Suite aux contestations de cette circulaire et aux polémiques qui leur sont rattachées, le Conseil d’État, plus haute juridiction administrative, a été saisi en septembre 2013 par le défenseur des droits Dominique Baudis souhaitant « pouvoir être en mesure d’apporter des réponses étayées » aux personnes qui l’avaient interrogé.

L’objectif était de mettre au clair le statut des « collaborateurs bénévoles ou occasionnels du service public », et notamment de savoir si les mères accompagnant des sorties scolaires devaient être considérées comme des auxiliaires du service public et, à ce titre, être interdites de voile en vertu de la loi sur l’interdiction des signes religieux à l’école.
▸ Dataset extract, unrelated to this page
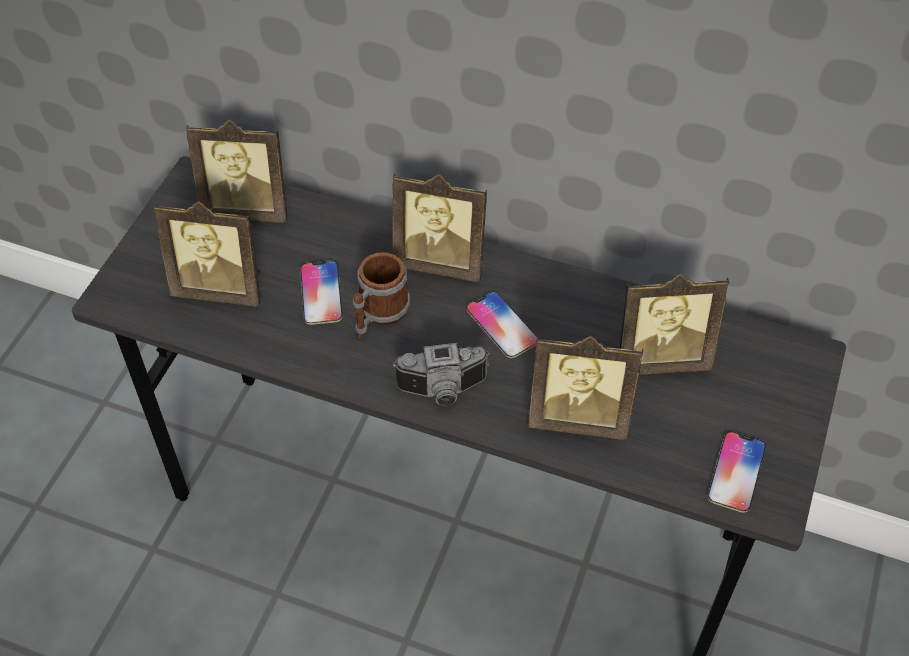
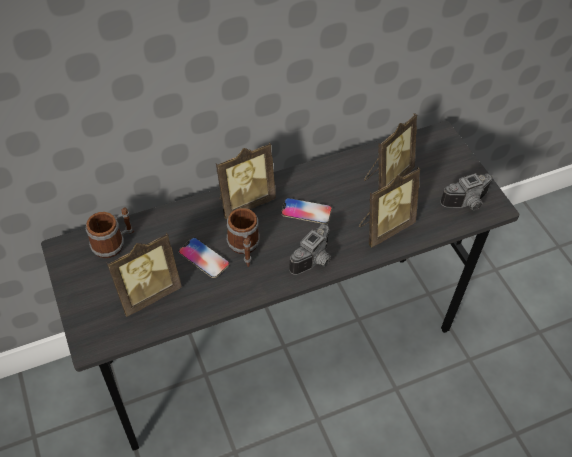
camera: 45 degrees left, 0 degrees up
picture frame [186,120,287,223] -> mug [86,208,134,258]
phone [708,431,766,512] -> camera [440,173,493,210]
Dans son avis du 23 décembre 2013, le Conseil d’État a ainsi tranché : les parents accompagnateurs de sorties scolaires ne sont ni des agents ni des collaborateurs du service public mais des usagers du service public qui ne doivent pas se soumettre au principe de neutralité religieuse. Par conséquent, les mères voilées accompagnant des sorties scolaires ne sont pas soumises, en principe, à la neutralité religieuse. Toutefois, cette affirmation est nuancée car les conseillers du gouvernement rappellent que « les exigences liées au bon fonctionnement du service public de l’éducation peuvent conduire l’autorité compétente, s’agissant des parents d’élèves qui participent à des déplacements ou des activités scolaires, à recommander de s’abstenir de manifester leur appartenance ou leurs croyances religieuses ».

Ainsi, le « statut du parent accompagnateur » est celui d’un usager du service public de l’éducation et les « problèmes » posés par les mères voilées se règlent bien souvent au cas par cas. Comment ? Au regard du bon fonctionnement du service public qui nécessite le concours des parents mais aussi de l’ordre public. C’est en considérant que le port du voile pourrait provoquer des troubles à l’ordre public que de nombreuses écoles ont donc continué de priver les mères voilées de sorties scolaires.

2014 : « L’acceptation de leur présence aux sorties scolaires doit être la règle et le refus l’exception » (Najat Vallaud-Belkacem)

La ministre de l’Éducation nationale, Najat Vallaud-Belkacem, fut auditionnée le 21 octobre 2014 par l’observatoire de la laïcité. Sa déclaration au sujet des sorties scolaires fut limpide. Par cette déclaration, la ministre cherche à renouer le lien parfois rompu entre l’école et certains parents écœurés par cette décision.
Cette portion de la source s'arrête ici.